Отец отступил; руки его тряслись, а кадык нервно дёргался. А потом… он с какой-то рабской покорностью произнёс:
— Бог всё ещё есть в этом доме. Я верю, он подаст знак…
Так оно и случилось — чуть позже, ближе к полуночи, когда я стоял у распахнутого настежь окна и смотрел на чёрную полосу леса вдали за полем. Я подставлял лицо холодному осеннему ветру и слышал, как накрапывает на чердаке; слышал, как мать, пошатываясь, бредёт по коридору, направляясь в спальню деда; слышал, как некто топчется у нас на крыльце, дёргая за дверную ручку, и как в будках скулят перепуганные собаки. Но я больше не слышал зова, некогда завораживающими наплывами доносившегося из чащи, — всё это время зов находился у меня в голове. Это не лес звал меня, но я звал лес. И вот теперь, когда мать зажимала лицо деда подушкой и всём телом наваливалась сверху, при этом яростно шепча: «Это всё ты! Это всё ты! Это всё ты, ты, ты!» — лес стучался в парадную дверь, требуя, чтоб его впустили. Он пришёл ко мне и за мной. Пришёл тогда же, когда тощий распятый Бог в углу комнаты наконец-то подал знак, которого так ждал отец.

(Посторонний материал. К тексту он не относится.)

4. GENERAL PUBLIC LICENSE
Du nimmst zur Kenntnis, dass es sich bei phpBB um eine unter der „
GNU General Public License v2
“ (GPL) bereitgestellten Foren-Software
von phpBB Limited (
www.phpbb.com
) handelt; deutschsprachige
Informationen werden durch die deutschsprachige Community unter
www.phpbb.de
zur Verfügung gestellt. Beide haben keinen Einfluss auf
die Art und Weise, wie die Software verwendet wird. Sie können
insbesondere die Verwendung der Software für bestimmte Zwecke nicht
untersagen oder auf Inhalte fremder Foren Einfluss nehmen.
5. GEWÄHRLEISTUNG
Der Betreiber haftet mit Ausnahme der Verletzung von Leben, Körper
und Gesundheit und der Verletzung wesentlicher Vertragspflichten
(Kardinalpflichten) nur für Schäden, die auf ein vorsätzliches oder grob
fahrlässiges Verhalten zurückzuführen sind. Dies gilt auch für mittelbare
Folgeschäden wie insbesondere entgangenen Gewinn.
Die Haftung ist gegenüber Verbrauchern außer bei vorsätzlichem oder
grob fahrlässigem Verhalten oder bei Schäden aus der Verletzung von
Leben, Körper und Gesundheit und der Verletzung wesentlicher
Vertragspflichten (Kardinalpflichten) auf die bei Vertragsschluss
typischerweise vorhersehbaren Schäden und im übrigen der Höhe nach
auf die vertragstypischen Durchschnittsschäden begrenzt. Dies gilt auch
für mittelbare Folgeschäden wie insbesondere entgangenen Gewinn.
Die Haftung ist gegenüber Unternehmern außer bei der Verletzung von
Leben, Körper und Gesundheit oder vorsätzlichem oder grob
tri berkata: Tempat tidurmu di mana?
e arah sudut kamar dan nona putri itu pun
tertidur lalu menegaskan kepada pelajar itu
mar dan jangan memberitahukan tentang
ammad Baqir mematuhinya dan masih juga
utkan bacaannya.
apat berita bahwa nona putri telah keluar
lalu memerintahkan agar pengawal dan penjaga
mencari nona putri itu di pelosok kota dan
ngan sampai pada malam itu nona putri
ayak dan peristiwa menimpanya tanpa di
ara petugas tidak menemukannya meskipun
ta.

Я покинул свою комнату и заглянул в спальню родителей. Равнодушно посмотрел на рукоятку ножа, торчащего из отцовской груди, и повернулся к лестнице на чердак.
— Что там? — спросила появившаяся в коридоре мать.
Она была бледная-бледная и с большими тёмными кругами под совершенно бесцветными глазами, в которых застыло смирение.
— Дождь, — сказал я.
— Бедненький мой, — прошептала мать, ласково погладив меня по щеке. — Что же мы с тобой наделали?..
С потолка закапало, и постепенно комнаты наполнились удушливым запахом стоялой воды. То был не очищающий небесный дождь, но скверна, долгое время копившаяся под крышей нашего дома, вызревшая тяжёлой грозовой тучей, наконец разразившейся ливнем.